Ephesians 2:15–16 ESV
15 by abolishing the law of commandments expressed in ordinances, that he might create in himself one new man in place of the two, so making peace, 16 and might reconcile us both to God in one body through the cross, thereby killing the hostility.
This word for “reconcile” is really translated “super-reconciled.” It’s like being a new species, like an alien hybrid or something but one that loves Jesus.
Christ is the only one who brings peace!!
Ephesians 2:17 ESV
17 And he came and preached peace to you who were far off and peace to those who were near.
Ephesians for You Reinventing the Human Race

However near or far away from God we were—whether Jew or Gentile—through Christ we can have “access” to God (there’s no other route to salvation for Jews or anyone else). There is therefore no room for racial pride, but there is a glorious reconciliation in knowing Christ, “through the cross, by which he put to death [our] hostility” (Ephesians 2:16).

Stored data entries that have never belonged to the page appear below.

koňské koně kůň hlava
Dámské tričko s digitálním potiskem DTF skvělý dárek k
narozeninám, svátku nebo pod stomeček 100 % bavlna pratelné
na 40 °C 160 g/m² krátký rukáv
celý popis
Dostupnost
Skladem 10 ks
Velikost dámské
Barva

Jew and Gentile alike now share access together, not into a temple building in Jerusalem, but directly to our Father in heaven: “For through him we both have access to the Father by one Spirit” (v 18). By the work of the Son on the cross, preached to our hearts by his Spirit, we now enjoy constant access to our loving heavenly Father in prayer.

Our recognition of needing the death of Jesus to be reconciled to God is what empowers our humble willingness to be reconciled to each other. So if we’re finding it difficult to be at peace with others, perhaps because we’ve been hurt so deeply or so often by them, we will need time in prayer to seek strength from Jesus, who has loved us enough to reconcile us to God with his blood. For from his reconciliation of sinners to the Father comes the spiritual power for reconciliation with each other.

Questions

How have you seen or experienced, gospel-centered reconciliation between people?
Are there aspects of your background—nationality, ethnicity, social class, education—that you use as a barrier to divide yourself from other Christians (perhaps subconsciously), because you overvalue these things as being intrinsic to your identity?
Ephesians for You Questions for Reflection

Is there another Christian who has hurt you deeply? How does looking at what Jesus did on the cross empower you to forgive them? How could you seek to pursue reconciliation with them?